_Request_. Word for word, transcribe the data below.

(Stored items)

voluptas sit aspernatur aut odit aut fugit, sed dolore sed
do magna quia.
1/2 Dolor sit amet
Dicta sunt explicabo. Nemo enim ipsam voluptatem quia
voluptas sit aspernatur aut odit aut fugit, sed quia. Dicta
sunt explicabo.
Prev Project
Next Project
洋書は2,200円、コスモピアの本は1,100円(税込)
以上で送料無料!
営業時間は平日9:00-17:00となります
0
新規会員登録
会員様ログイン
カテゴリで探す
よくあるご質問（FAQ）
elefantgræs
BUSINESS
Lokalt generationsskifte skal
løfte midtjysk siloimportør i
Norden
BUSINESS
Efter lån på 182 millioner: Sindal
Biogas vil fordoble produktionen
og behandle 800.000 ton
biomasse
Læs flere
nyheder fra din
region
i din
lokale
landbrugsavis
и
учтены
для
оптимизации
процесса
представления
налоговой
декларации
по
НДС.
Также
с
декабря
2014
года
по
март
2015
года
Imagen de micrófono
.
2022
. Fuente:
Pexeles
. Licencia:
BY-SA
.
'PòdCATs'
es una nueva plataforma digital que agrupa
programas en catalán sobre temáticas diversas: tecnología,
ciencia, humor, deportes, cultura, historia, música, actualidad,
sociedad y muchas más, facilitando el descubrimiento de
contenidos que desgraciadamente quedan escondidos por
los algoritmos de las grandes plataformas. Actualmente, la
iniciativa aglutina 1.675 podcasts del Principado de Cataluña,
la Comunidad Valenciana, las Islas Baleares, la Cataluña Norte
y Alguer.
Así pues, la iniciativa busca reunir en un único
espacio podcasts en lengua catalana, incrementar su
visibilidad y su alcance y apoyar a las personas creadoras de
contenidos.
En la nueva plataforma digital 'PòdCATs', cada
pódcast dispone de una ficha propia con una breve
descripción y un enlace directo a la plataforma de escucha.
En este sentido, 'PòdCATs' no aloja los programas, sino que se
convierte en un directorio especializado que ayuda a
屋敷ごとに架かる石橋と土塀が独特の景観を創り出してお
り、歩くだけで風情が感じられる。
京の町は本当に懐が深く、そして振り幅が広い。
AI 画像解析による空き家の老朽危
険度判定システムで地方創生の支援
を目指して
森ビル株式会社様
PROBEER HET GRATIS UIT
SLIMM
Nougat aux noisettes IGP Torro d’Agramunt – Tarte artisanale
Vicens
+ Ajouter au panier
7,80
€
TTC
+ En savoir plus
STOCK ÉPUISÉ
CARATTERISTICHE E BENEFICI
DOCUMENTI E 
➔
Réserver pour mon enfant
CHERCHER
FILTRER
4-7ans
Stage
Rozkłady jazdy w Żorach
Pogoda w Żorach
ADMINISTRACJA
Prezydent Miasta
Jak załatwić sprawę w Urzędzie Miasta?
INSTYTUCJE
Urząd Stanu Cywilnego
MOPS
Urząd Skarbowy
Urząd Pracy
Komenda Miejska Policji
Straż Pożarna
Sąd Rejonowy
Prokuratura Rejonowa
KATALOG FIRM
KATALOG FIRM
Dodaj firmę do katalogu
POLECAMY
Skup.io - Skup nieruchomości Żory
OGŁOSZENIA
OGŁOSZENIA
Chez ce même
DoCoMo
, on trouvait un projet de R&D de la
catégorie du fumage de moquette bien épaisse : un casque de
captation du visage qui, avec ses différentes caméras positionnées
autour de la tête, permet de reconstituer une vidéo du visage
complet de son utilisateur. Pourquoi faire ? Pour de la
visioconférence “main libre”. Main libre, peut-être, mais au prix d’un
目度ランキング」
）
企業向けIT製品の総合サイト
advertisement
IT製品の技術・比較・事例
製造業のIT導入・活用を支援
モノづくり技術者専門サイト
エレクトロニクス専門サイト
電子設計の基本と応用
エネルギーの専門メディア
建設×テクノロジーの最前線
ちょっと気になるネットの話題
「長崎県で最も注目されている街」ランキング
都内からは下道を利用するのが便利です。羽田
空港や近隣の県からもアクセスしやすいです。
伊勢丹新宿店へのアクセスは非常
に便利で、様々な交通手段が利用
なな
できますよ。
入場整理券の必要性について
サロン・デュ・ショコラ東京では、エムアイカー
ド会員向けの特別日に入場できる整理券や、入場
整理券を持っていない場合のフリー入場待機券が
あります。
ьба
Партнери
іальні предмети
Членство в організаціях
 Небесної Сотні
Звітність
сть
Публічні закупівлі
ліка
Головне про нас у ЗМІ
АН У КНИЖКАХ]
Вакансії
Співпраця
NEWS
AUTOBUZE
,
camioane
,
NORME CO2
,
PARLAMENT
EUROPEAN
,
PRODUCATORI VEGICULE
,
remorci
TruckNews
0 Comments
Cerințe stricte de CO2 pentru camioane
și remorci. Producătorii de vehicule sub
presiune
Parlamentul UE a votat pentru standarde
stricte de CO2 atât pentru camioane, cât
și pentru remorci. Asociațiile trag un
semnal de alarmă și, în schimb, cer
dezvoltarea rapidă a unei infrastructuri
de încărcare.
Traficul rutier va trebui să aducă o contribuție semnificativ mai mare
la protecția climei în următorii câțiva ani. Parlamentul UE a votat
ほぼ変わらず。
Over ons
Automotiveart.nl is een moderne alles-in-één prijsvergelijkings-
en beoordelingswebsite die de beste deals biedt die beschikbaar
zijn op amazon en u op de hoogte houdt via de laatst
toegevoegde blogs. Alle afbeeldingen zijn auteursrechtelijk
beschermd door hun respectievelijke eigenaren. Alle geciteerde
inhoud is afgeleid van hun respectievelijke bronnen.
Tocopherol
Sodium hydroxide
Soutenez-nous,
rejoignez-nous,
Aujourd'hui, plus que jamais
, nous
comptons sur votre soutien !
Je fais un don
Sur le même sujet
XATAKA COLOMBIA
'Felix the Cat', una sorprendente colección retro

_Exercise result_.
voluptas sit aspernatur aut odit aut fugit, sed dolore sed
do magna quia.
1/2 Dolor sit amet
Dicta sunt explicabo. Nemo enim ipsam voluptatem quia
voluptas sit aspernatur aut odit aut fugit, sed quia. Dicta
sunt explicabo.
Prev Project
Next Project
洋書は2,200円、コスモピアの本は1,100円(税込)
以上で送料無料!
営業時間は平日9:00-17:00となります
0
新規会員登録
会員様ログイン
カテゴリで探す
よくあるご質問（FAQ）
elefantgræs
BUSINESS
Lokalt generationsskifte skal
løfte midtjysk siloimportør i
Norden
BUSINESS
Efter lån på 182 millioner: Sindal
Biogas vil fordoble produktionen
og behandle 800.000 ton
biomasse
Læs flere
nyheder fra din
region
i din
lokale
landbrugsavis
и
учтены
для
оптимизации
процесса
представления
налоговой
декларации
по
НДС.
Также
с
декабря
2014
года
по
март
2015
года
Imagen de micrófono
.
2022
. Fuente:
Pexeles
. Licencia:
BY-SA
.
'PòdCATs'
es una nueva plataforma digital que agrupa
programas en catalán sobre temáticas diversas: tecnología,
ciencia, humor, deportes, cultura, historia, música, actualidad,
sociedad y muchas más, facilitando el descubrimiento de
contenidos que desgraciadamente quedan escondidos por
los algoritmos de las grandes plataformas. Actualmente, la
iniciativa aglutina 1.675 podcasts del Principado de Cataluña,
la Comunidad Valenciana, las Islas Baleares, la Cataluña Norte
y Alguer.
Así pues, la iniciativa busca reunir en un único
espacio podcasts en lengua catalana, incrementar su
visibilidad y su alcance y apoyar a las personas creadoras de
contenidos.
En la nueva plataforma digital 'PòdCATs', cada
pódcast dispone de una ficha propia con una breve
descripción y un enlace directo a la plataforma de escucha.
En este sentido, 'PòdCATs' no aloja los programas, sino que se
convierte en un directorio especializado que ayuda a
屋敷ごとに架かる石橋と土塀が独特の景観を創り出してお
り、歩くだけで風情が感じられる。
京の町は本当に懐が深く、そして振り幅が広い。
AI 画像解析による空き家の老朽危
険度判定システムで地方創生の支援
を目指して
森ビル株式会社様
PROBEER HET GRATIS UIT
SLIMM
Nougat aux noisettes IGP Torro d’Agramunt – Tarte artisanale
Vicens
+ Ajouter au panier
7,80
€
TTC
+ En savoir plus
STOCK ÉPUISÉ
CARATTERISTICHE E BENEFICI
DOCUMENTI E 
➔
Réserver pour mon enfant
CHERCHER
FILTRER
4-7ans
Stage
Rozkłady jazdy w Żorach
Pogoda w Żorach
ADMINISTRACJA
Prezydent Miasta
Jak załatwić sprawę w Urzędzie Miasta?
INSTYTUCJE
Urząd Stanu Cywilnego
MOPS
Urząd Skarbowy
Urząd Pracy
Komenda Miejska Policji
Straż Pożarna
Sąd Rejonowy
Prokuratura Rejonowa
KATALOG FIRM
KATALOG FIRM
Dodaj firmę do katalogu
POLECAMY
Skup.io - Skup nieruchomości Żory
OGŁOSZENIA
OGŁOSZENIA
Chez ce même
DoCoMo
, on trouvait un projet de R&D de la
catégorie du fumage de moquette bien épaisse : un casque de
captation du visage qui, avec ses différentes caméras positionnées
autour de la tête, permet de reconstituer une vidéo du visage
complet de son utilisateur. Pourquoi faire ? Pour de la
visioconférence “main libre”. Main libre, peut-être, mais au prix d’un
目度ランキング」
）
企業向けIT製品の総合サイト
advertisement
IT製品の技術・比較・事例
製造業のIT導入・活用を支援
モノづくり技術者専門サイト
エレクトロニクス専門サイト
電子設計の基本と応用
エネルギーの専門メディア
建設×テクノロジーの最前線
ちょっと気になるネットの話題
「長崎県で最も注目されている街」ランキング
都内からは下道を利用するのが便利です。羽田
空港や近隣の県からもアクセスしやすいです。
伊勢丹新宿店へのアクセスは非常
に便利で、様々な交通手段が利用
なな
できますよ。
入場整理券の必要性について
サロン・デュ・ショコラ東京では、エムアイカー
ド会員向けの特別日に入場できる整理券や、入場
整理券を持っていない場合のフリー入場待機券が
あります。
ьба
Партнери
іальні предмети
Членство в організаціях
 Небесної Сотні
Звітність
сть
Публічні закупівлі
ліка
Головне про нас у ЗМІ
АН У КНИЖКАХ]
Вакансії
Співпраця
NEWS
AUTOBUZE
,
camioane
,
NORME CO2
,
PARLAMENT
EUROPEAN
,
PRODUCATORI VEGICULE
,
remorci
TruckNews
0 Comments
Cerințe stricte de CO2 pentru camioane
și remorci. Producătorii de vehicule sub
presiune
Parlamentul UE a votat pentru standarde
stricte de CO2 atât pentru camioane, cât
și pentru remorci. Asociațiile trag un
semnal de alarmă și, în schimb, cer
dezvoltarea rapidă a unei infrastructuri
de încărcare.
Traficul rutier va trebui să aducă o contribuție semnificativ mai mare
la protecția climei în următorii câțiva ani. Parlamentul UE a votat
ほぼ変わらず。
Over ons
Automotiveart.nl is een moderne alles-in-één prijsvergelijkings-
en beoordelingswebsite die de beste deals biedt die beschikbaar
zijn op amazon en u op de hoogte houdt via de laatst
toegevoegde blogs. Alle afbeeldingen zijn auteursrechtelijk
beschermd door hun respectievelijke eigenaren. Alle geciteerde
inhoud is afgeleid van hun respectievelijke bronnen.
Tocopherol
Sodium hydroxide
Soutenez-nous,
rejoignez-nous,
Aujourd'hui, plus que jamais
, nous
comptons sur votre soutien !
Je fais un don
Sur le même sujet
XATAKA COLOMBIA
'Felix the Cat', una sorprendente colección retro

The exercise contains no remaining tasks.